I feel keyed up, jittery, unable to relax, like I’ve missed something and I can’t quite put my finger on it. I’m like this, after a fight. It helps if I have someone to fall into bed with, a quick rut to burn off the extra energy. I thought about asking Hagan to stay—I’ve tumbled him a time or two—but he didn’t seem like he was in the mood.
Wine’s not as good, but I’ll take what I can get. I bring the jug to my lips and swallow, as the last of the sun slips below the horizon and the light begins to fade from orange to black.
I dream of the people I’ve killed.
I don’t know why. I don’t feel bad about killing them. But their faces appear behind my eyelids when I sleep, standing around me. They’re not threatening, not come to take vengeance from beyond the grave. Just … waiting, as though I should have something to tell them.
Firello is there, and his girl, and his guards. Shiro’s there, too. He looks at me, silently, expectantly.
“Get lost,” I tell them. “I don’t know what you want from me, but you’re not going to get it.”
They just stare.
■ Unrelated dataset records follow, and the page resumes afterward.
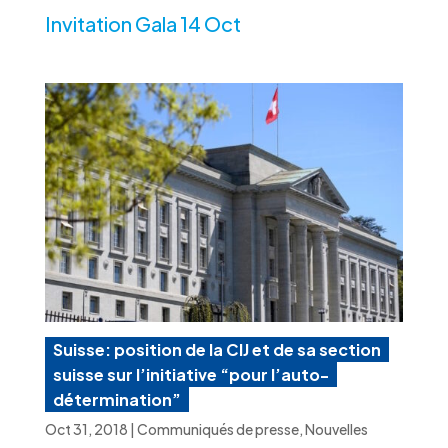
Invitation Gala 14 Oct
Suisse: position de la CIJ et de sa section
suisse sur l’initiative “pour l’auto-
détermination”
Oct 31, 2018
|
Communiqués de presse
,
Nouvelles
No expressions, no sadness or pain. Just … expectation.
“This is a dream,” I tell them. “You’re all dead.”
They don’t react.
I struggle to wake up, to open my eyes. And it seems like it works, for a moment. Only it doesn’t, because I’m still dreaming.
I’m lying on the thin, lumpy sleeping mat, empty wine jug near my hand. A slight breeze through the rag curtain raises goose bumps.
Above me there’s a faint light. Tiny glowing pinpricks hover and dance, like dust caught in a sunbeam, leaving trails of luminous gray in their wake. They writhe like a bucket of eels. I raise my hand, and the gray trails shift, as though pulled toward my fingers.
Dreams. I close my eyes again, hoping for a more pleasant one.